Here is my PIX config...if anybody has any ideas.




ip local pool DHCPPOOL 192.168.9.1-192.168.9.20

aaa-server remotevpn protocol radius
aaa-server remotevpn (inside) host xx.xx.xx.xx password timeout 5

(a couple of site-to-site vpns, but any softclient can connect also)
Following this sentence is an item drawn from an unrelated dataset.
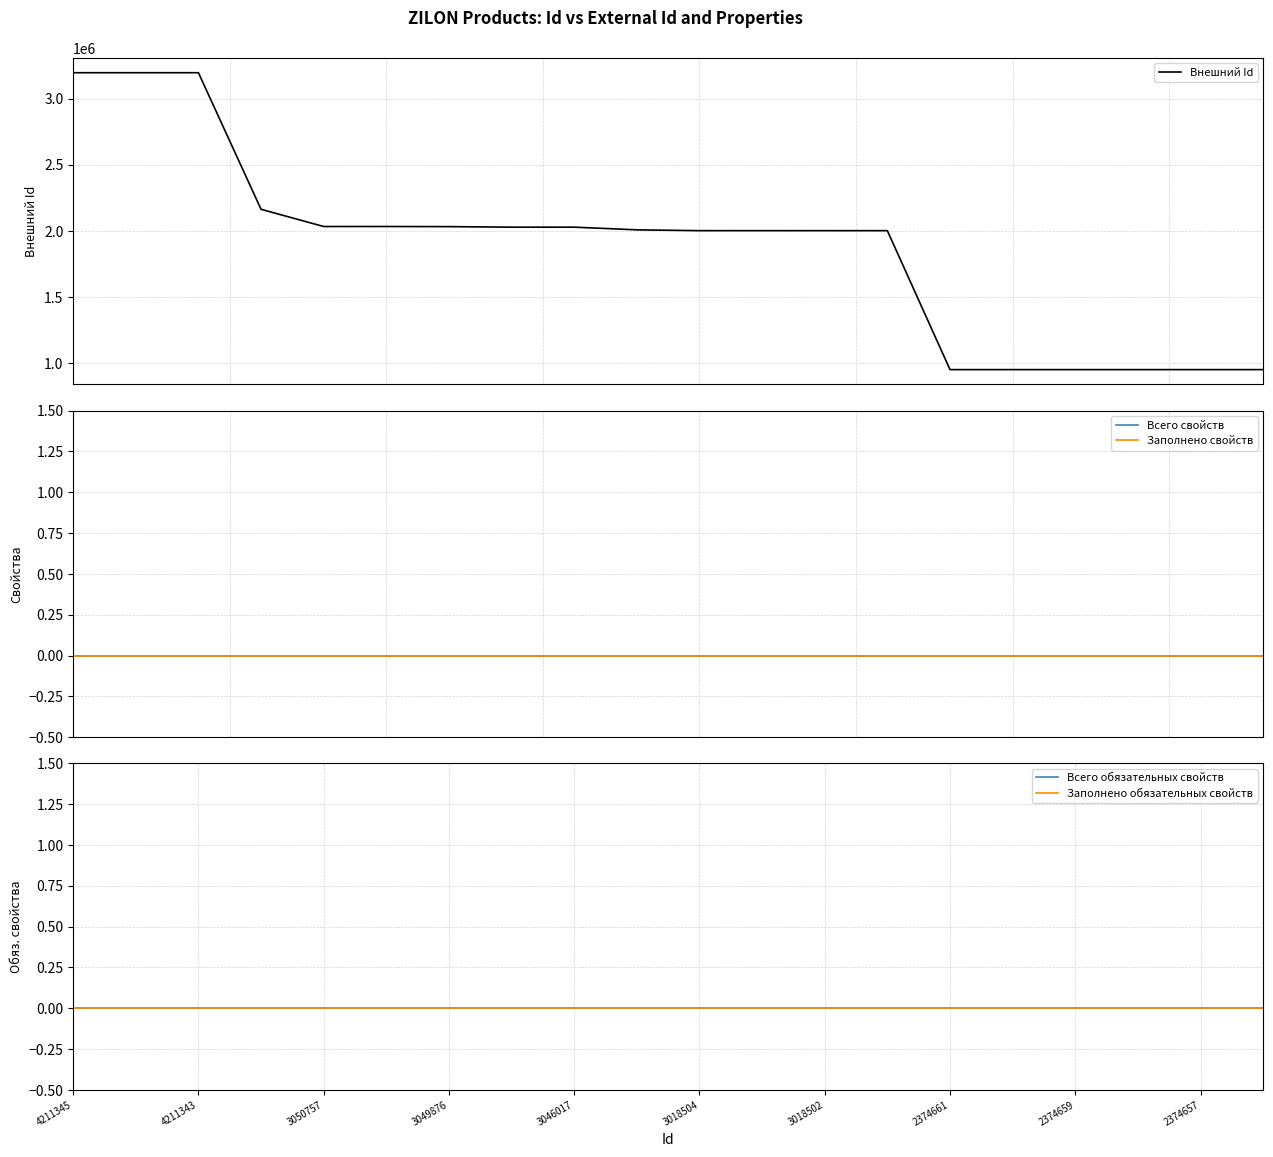

At which label does Всего обязательных свойств reach its peak?

4211345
sysopt connection permit-ipsec
crypto ipsec transform-set DHCPSET esp-3des esp-md5-hmac
crypto dynamic-map DynMap 10 set transform-set DHCPSET
crypto map remotes 10 ipsec-isakmp
crypto map remotes 10 match address 101
crypto map remotes 10 set peer xx.xx.xx.xx
crypto map remotes 10 set peer xx.xx.xx.xx
crypto map remotes 10 set transform-set DHCPSET
crypto map remotes 20 ipsec-isakmp dynamic DynMap
crypto map remotes client authentication remotevpn
crypto map remotes interface outside
isakmp enable outside
isakmp key xxxxxx address xx.xx.xx.xx netmask 255.255.255.255
isakmp key xxxxxx address xx.xx.xx.xx netmask 255.255.255.255
isakmp identity address
isakmp policy 10 authentication pre-share
isakmp policy 10 encryption 3des
isakmp policy 10 hash md5
isakmp policy 10 group 2
isakmp policy 10 lifetime 86400
vpngroup tampacvb address-pool DHCPPOOL
vpngroup tampacvb dns-server xx.xx.xx.xx
vpngroup tampacvb default-domain xxx.com
vpngroup tampacvb split-tunnel 101
vpngroup tampacvb idle-time 43200
vpngroup tampacvb user-idle-timeout 43200
vpngroup tampacvb password xxxxx

 

[techlogik]

Got it working, have a thread over at avayausers.com for the Cisco VPN and 3.1 firmware on the phone.